Problem description = The entries below contain a line with "- Microsoft Excel" and a line with "Github: Portfolio building". Quote exactly those two lines and all lines between them.

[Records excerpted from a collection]
* * * *
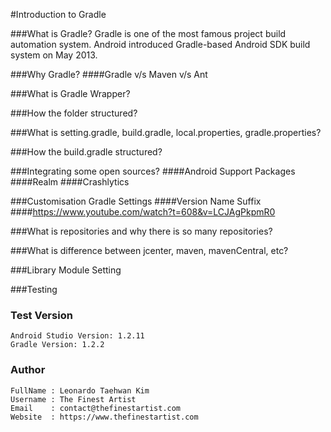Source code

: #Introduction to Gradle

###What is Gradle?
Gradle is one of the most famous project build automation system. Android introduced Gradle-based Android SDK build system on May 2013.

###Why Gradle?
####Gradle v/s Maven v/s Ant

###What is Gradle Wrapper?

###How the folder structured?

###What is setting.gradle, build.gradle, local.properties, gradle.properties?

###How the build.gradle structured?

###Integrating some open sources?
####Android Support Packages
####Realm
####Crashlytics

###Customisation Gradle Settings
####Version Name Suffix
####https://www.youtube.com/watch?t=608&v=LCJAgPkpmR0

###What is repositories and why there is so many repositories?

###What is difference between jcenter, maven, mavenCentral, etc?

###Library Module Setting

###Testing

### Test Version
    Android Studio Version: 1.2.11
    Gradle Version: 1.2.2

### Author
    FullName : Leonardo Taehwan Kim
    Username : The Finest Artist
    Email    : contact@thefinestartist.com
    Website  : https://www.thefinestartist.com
* * * *
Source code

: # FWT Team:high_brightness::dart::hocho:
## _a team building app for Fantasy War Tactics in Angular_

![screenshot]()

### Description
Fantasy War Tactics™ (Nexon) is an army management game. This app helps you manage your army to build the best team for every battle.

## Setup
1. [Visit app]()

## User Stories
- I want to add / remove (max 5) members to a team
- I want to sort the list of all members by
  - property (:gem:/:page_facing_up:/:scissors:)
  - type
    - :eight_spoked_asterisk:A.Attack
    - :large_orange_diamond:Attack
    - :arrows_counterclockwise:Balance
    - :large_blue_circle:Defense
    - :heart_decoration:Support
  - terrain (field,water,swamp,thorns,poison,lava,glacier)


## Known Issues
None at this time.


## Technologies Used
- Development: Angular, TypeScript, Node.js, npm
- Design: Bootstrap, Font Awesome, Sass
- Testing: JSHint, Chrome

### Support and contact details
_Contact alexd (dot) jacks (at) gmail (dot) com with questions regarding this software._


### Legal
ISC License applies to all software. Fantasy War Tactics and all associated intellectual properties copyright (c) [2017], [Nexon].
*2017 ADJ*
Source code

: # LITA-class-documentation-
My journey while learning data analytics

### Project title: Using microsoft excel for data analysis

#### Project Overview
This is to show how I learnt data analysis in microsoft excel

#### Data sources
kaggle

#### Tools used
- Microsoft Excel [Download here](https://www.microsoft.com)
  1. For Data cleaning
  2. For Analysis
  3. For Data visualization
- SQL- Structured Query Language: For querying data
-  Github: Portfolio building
* * * *
Task answer =
- Microsoft Excel [Download here](https://www.microsoft.com)
  1. For Data cleaning
  2. For Analysis
  3. For Data visualization
- SQL- Structured Query Language: For querying data
-  Github: Portfolio building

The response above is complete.